Цицерон и Тирон сели на скамью напротив. Я заметил, что Цицерон выглядит разражённым.
— Вы не виделись с Цезарем вчера? — спросил я.
— Нет. Мы ведь приехали уже под вечер, и он не сумел выкроить время. Эти командующие занятой народ; вечно у них минуты свободной нет. С Помпеем та же история. Иной раз приходится ждать по нескольку дней, пока он найдёт время для встречи с тобой. Казалось бы, Цезарь должен принять меня сразу же — ведь я приехал, чтобы сделать возможной его избирательную кампанию. Так нет же. Но Цезарь, конечно же, занятой человек. Его время расписано по часам.
Я кивнул.
Снова появился телохранитель. Цицерон торопливо поднялся, оправляя складки тоги, но телохранитель, не глядя на него, обратился к нам.
— Цезарь ждёт вас.
Проходя мимо Цицерона, я с трудом сдержал улыбку. Выражение его лица дорогого стоило.
Мне уже доводилось встречаться с Цезарем — впервые несколько лет назад, когда меня представил ему Метон. Я не ждал, что он запомнит меня; но он запомнил и при всех последующих встречах неизменно узнавал меня и обращался ко мне по имени. Память Цезаря была подобна рыбачьему неводу: то, что попадало туда — лицо, имя, обстоятельство, факт — уже не могло выскользнуть.

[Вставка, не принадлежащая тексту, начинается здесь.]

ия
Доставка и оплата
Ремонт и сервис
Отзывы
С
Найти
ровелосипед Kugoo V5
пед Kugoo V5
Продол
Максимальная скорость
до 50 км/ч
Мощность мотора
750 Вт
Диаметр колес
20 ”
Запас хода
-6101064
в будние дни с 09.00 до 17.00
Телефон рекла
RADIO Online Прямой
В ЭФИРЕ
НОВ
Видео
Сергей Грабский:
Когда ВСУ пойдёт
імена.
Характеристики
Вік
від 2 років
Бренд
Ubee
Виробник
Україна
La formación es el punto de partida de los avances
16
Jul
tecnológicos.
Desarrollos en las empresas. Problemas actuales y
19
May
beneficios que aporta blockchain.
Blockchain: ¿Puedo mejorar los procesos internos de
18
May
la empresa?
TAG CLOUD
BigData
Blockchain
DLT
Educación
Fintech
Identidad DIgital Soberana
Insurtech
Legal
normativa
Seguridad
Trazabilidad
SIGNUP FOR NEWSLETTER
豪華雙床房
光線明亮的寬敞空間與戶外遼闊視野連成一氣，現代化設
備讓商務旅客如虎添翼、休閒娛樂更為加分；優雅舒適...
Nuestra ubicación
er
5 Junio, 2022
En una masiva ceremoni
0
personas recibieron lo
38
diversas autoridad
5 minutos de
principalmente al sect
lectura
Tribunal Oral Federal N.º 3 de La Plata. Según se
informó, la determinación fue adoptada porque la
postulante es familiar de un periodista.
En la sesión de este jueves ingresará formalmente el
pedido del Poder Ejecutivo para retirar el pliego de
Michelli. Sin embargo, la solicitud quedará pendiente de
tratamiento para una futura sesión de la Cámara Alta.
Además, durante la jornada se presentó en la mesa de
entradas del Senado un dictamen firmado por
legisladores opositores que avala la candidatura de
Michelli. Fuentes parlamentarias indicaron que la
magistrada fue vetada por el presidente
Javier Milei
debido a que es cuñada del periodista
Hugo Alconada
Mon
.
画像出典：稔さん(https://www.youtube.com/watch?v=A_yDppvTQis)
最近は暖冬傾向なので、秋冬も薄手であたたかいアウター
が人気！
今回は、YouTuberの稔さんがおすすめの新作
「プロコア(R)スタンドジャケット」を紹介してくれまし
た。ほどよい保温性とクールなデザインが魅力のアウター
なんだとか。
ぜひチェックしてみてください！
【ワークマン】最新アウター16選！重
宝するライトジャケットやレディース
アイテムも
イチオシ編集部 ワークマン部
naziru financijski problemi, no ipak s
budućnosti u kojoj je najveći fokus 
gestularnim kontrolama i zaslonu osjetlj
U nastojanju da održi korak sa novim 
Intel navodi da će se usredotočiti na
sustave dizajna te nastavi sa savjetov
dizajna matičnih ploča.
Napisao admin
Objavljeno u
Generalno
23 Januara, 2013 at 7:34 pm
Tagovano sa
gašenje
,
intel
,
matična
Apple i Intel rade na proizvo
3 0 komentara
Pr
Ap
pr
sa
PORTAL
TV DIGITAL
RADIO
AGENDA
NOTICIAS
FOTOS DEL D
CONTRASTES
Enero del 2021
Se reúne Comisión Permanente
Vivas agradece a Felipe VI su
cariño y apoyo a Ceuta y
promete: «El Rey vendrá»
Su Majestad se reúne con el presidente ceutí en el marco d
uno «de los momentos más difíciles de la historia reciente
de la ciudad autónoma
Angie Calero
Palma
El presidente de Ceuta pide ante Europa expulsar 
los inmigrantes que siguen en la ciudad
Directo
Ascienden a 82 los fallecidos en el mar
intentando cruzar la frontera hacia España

Цезарь принял нас в просторной комнате с высокими окнами, распахнутыми настежь, чтобы впустить свет утреннего солнца. Одну из стен целиком занимала карта, сделанная из сшитых овечьих шкур, раскрашенных в разные цвета для обозначения территорий различных галльских племён с названиями их городов и крепостей. Интересно, как выглядят улицы Лютеции? Или Алезии? Или Кенаба[14], почему-то обведенного красным? И вправду ли остров Британия столь обширен, как показано на карте? За свою жизнь мне довелось немало путешествовать на Востоке; но я никогда не бывал в Галлии. А Метон побывал во всех этих городах; побывал даже на острове Британия, где варвары раскрашивают свои тела в синий цвет. Он выучил язык битуригов и гельветов, и других варварских племён, и названия-то которых я едва мог выговорить. Моему младшему сыну выпало жить в удивительном, необыкновенном мире.
И служить удивительному человеку. Гай Юлий Цезарь был человек необыкновенный. За свою жизнь я не встречал никого другого, чья незаурядность ощущалась бы при любой мимолётной встрече, при обмене несколькими словами. Мне не доводилось по-настоящему иметь с ним дело, как некогда с Крассом и Катилиной, а теперь и с Помпеем; но я мог с уверенность сказать, что его отличало то же, что и их: стремление к власти и ещё к достижению того, что называют величием. И при этом он был проще, обыденнее. Не одержимым, как Красс; не искусителем, как Катилина; не грозным, как Помпей. Присутствовала в нём какая-то уязвимость; вдохновляя своих солдат, Цезарь в то же время вызывал у них стремление защитить его. Его тщеславие, по крайней мере, было вполне обыденным: хотя ему ещё не исполнилось и пятидесяти, волосы его заметно поредели — обстоятельство, доставлявшее ему, по словам Метона, немалое огорчение.
Он диктовал секретарю; но при нашем появлении поднялся, горячо обнял Метона и поцеловал его в губы.
— Значит, Метон, ты всё же не покинешь меня?
— Я не еду в Рим, если ты это имеешь в виду. Мои отец и брат, как видишь, здесь и в добром здравии.
— А! Гордиан и… — Цезарь замялся лишь на краткий миг. — Эко. Меня всегда сбивает толку, что вы трое совершенно не похожи друг на друга. Но, конечно же, приёмные сыновья уподобляются отцу по духу, а не внешне. Итак, слухи о вашем похищении были ложными?
— Вовсе нет, — живо отозвался Метон. — Моего отца и брата действительно схватили, и лишь три дня назад им удалось бежать.